In this case, the Magistrate Judge found that "Plaintiffs each held individual accounts with ARS and Experian, individually disputed their claims with Experian, and individually assessed the accuracy of the credit history Experian reported." See Dkt. #26 at 6. Upon review, Plaintiffs' claims each arose out of separate transactions and occurrences with ARS and Experian, and, while similar, Plaintiffs' claims bear no relation to one another. Each Plaintiff's claim will require different witnesses and documentary proof to establish the elements of their FCRA claims. To prevail, each Plaintiff must individually establish the disputed information, as well as the damages they suffered as a result. See 15 U.S.C. §§ 1681i(a)(1)(A), 1681o(a)(1), 1681n. As such, upon review, the Court finds no error in the Magistrate Judge's recommendation that Plaintiffs' claims be severed. Accordingly, this objection is OVERRULED.
Judicial Efficiency
Plaintiffs argue the Report failed to consider judicial economy and that multiple lawsuits could create problems that outweigh any alleged inconvenience. See Dkt. #28 at 7-8. Not so. Plaintiffs allege that if severed, all seventeen cases will be filed in the Eastern District of Texas. See id. at 7. The Court has considered this possibility, and is prepared, if necessary, to consolidate cases to enhance judicial economy and prevent wastefulness of time, energy, and money. Once Plaintiffs refile individual complaints, any party may file a Motion to Consolidate with the Court, allowing the parties to proceed jointly for all pretrial proceedings. Thus, this objection is OVERRULED.
Prejudice to Plaintiffs
Plaintiffs argue the cases cannot be severed if Plaintiffs will be prejudiced by severance. See Dkt. #28 at 8. To this point, Plaintiffs state that "it is highly possible that some of the plaintiffs' [] claims will have the statute of limitations run." See id. The Court is conscious of Plaintiffs' concerns. However, the concerns are unfounded in this case. As the Fifth Circuit has held, "[s]everance under Rule 21 creates two separate actions or suits where previously there was but one." United States v. O'Neil, 709 F.2d 361, 367 (5th Cir. 1983). In this case, severance creates seventeen suits where there is presently only one. No claims in this matter shall be dismissed at this stage of litigation, and Plaintiffs' complaints shall be deemed filed as of March 30, 2018, the date of Plaintiffs' original Complaint. See Dkt. #1. Therefore, as Plaintiffs will suffer no prejudice, this objection is OVERRULED.
III. CONCLUSION
Experian's Motion to Dismiss (Dkt. #11) is hereby GRANTED IN PART and DENIED IN PART. Experian's request that Plaintiffs' claims be severed is hereby GRANTED and all other relief requested is DENIED.
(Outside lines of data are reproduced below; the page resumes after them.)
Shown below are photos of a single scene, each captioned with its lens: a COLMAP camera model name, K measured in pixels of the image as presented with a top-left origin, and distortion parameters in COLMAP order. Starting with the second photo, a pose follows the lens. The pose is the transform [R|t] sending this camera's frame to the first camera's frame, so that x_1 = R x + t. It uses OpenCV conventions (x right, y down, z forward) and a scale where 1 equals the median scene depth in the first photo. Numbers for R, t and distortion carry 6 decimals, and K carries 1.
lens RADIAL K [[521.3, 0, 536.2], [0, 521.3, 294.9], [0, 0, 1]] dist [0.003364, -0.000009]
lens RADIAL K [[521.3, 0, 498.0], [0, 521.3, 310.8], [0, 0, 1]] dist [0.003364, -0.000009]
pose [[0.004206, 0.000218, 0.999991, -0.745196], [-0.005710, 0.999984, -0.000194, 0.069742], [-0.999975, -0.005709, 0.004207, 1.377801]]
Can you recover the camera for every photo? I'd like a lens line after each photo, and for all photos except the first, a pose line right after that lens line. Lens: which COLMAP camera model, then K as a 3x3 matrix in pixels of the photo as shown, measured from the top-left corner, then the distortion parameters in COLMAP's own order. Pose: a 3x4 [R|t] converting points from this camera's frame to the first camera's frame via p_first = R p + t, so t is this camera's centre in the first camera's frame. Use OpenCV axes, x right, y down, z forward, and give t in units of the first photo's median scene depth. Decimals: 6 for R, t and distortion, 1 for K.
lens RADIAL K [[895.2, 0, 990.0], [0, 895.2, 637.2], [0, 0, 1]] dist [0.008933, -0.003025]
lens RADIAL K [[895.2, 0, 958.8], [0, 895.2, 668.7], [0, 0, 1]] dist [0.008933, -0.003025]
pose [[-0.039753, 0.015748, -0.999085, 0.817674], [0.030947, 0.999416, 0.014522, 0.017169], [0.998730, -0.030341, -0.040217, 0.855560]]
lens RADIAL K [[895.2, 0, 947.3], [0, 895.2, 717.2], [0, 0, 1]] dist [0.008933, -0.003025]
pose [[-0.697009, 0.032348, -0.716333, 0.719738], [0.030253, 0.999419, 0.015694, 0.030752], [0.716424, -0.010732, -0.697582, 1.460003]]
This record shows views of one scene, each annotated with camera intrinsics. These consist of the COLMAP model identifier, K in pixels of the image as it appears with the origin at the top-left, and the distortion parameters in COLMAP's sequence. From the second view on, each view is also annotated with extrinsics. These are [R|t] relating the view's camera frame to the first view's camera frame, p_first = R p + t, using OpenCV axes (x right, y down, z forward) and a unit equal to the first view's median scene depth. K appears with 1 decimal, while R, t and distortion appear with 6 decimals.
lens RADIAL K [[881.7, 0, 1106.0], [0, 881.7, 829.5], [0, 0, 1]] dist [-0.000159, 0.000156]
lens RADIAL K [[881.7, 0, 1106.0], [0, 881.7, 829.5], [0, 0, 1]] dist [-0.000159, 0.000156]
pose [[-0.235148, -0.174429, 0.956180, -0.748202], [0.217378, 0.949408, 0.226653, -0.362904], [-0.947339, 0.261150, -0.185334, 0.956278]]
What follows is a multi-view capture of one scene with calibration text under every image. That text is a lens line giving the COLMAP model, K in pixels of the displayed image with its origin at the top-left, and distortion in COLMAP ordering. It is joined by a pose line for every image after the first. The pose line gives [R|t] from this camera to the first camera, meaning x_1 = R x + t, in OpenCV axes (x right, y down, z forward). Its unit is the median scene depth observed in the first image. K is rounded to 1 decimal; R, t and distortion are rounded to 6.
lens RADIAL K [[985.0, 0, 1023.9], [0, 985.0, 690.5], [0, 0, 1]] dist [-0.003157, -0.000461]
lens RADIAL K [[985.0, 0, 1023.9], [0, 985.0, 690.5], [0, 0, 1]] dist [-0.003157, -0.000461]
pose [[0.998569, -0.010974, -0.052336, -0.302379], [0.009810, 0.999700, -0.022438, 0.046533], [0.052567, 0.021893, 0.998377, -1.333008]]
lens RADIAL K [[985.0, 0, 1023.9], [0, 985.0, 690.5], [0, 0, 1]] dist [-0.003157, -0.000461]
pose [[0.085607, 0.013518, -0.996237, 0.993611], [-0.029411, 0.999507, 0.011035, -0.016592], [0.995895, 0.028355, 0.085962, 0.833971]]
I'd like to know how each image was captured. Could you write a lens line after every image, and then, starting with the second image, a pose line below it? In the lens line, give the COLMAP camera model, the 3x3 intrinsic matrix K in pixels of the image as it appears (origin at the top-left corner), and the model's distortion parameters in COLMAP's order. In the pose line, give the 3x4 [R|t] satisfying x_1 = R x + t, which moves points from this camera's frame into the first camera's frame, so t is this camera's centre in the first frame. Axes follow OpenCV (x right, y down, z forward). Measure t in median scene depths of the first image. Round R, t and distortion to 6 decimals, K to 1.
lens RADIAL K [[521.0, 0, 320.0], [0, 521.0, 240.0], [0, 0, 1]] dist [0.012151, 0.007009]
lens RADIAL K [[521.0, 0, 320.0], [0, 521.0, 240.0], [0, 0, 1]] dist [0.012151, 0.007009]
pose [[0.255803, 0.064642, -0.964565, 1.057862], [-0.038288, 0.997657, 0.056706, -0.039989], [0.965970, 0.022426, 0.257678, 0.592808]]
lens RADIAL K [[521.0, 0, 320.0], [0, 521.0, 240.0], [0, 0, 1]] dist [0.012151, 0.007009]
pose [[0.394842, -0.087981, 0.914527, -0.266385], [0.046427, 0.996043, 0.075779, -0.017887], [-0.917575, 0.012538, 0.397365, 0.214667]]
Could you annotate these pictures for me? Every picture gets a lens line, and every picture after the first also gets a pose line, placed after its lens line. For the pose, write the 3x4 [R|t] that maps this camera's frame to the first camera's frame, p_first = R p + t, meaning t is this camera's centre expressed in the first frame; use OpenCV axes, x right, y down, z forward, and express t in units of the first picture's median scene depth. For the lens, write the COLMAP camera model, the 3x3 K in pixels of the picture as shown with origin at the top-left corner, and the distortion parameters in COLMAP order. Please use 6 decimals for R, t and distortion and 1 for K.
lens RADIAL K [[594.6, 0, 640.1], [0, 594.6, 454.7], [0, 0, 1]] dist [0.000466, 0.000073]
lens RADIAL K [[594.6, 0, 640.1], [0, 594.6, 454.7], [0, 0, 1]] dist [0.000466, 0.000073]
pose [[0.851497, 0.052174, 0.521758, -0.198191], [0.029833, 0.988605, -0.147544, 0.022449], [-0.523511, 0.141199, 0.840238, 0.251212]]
IT IS THEREFORE ORDERED that the Clerk of Court shall sever Plaintiffs' claims into individual suits. The original Complaint (Dkt. #1) shall be refiled in each matter and shall be deemed filed as of March 30, 2018.
IT IS FURTHER ORDERED that Plaintiffs' shall individually file Amended Complaints within 30 days of receipt of this Order. Once filed, the Court will issue an Order Governing Proceedings in each matter, including setting deadlines for the parties' initial disclosures and Rule 16 Conferences.
IT IS SO ORDERED.
SIGNED this 15th day of March, 2019.